▶ [Goal of the exercise] Only the lines from the one containing "العناصر حتى لاتظهر علامات النقص ع" through the end of the data below should be copied, each exactly as written and with both ends kept.

=====

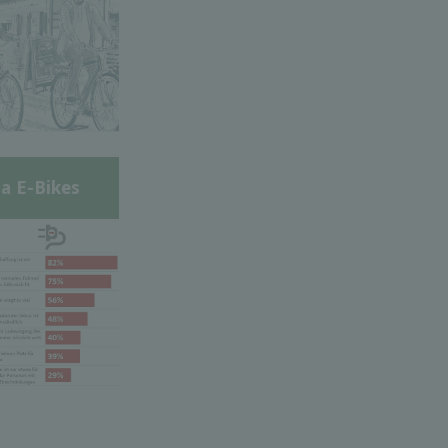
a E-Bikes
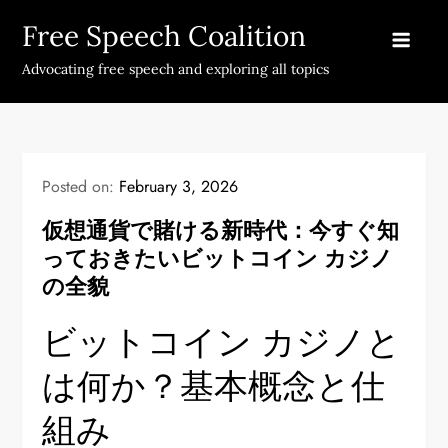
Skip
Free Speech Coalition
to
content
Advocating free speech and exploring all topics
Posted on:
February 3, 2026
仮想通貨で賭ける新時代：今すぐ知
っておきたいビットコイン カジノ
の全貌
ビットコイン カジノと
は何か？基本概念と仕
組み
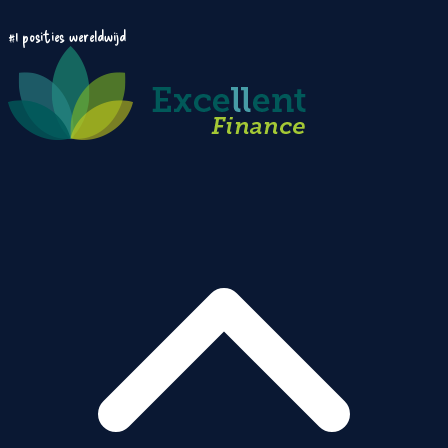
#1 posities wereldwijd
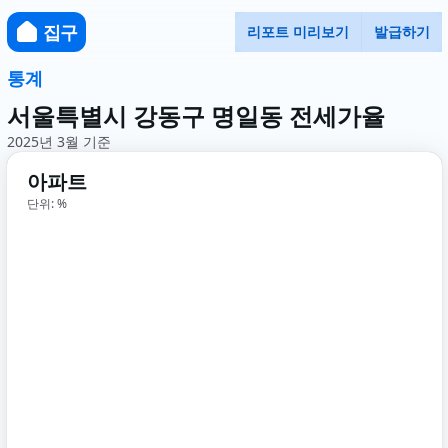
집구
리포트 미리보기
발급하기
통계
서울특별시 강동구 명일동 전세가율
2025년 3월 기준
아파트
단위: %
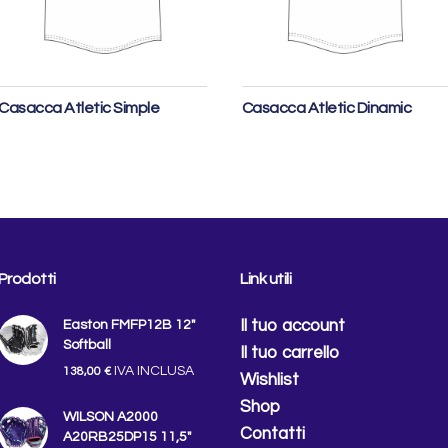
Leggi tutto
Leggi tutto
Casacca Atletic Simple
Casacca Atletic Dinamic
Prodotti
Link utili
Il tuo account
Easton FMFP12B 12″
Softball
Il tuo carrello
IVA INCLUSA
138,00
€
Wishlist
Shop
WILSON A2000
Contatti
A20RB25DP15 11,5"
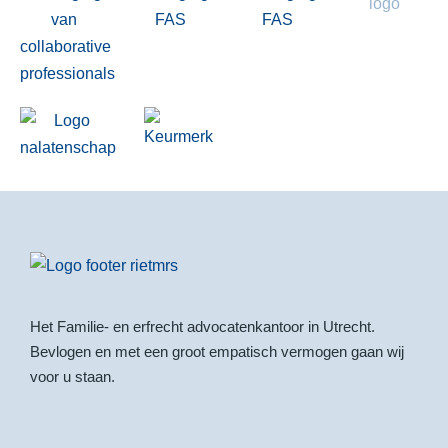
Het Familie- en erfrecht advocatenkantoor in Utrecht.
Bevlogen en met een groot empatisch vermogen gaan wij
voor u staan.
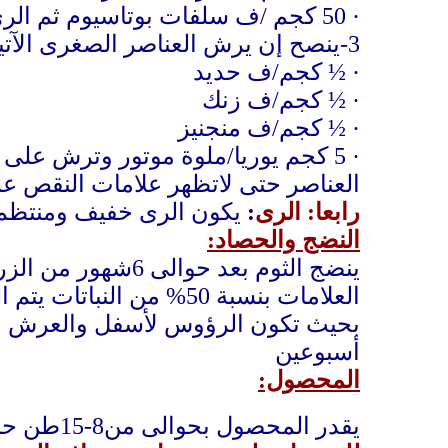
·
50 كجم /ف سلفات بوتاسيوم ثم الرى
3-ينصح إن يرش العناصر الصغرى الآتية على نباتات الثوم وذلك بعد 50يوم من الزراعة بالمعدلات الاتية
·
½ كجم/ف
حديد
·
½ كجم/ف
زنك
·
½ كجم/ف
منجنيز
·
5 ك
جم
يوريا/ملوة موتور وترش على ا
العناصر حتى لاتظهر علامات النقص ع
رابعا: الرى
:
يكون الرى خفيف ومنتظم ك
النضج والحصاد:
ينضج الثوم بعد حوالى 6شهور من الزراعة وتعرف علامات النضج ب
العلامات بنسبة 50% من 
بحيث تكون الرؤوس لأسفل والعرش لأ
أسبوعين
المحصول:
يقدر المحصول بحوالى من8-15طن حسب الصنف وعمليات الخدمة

=====

▶ [Answer]
العناصر حتى لاتظهر علامات النقص ع
رابعا: الرى
:
يكون الرى خفيف ومنتظم ك
النضج والحصاد:
ينضج الثوم بعد حوالى 6شهور من الزراعة وتعرف علامات النضج ب
العلامات بنسبة 50% من 
بحيث تكون الرؤوس لأسفل والعرش لأ
أسبوعين
المحصول:
يقدر المحصول بحوالى من8-15طن حسب الصنف وعمليات الخدمة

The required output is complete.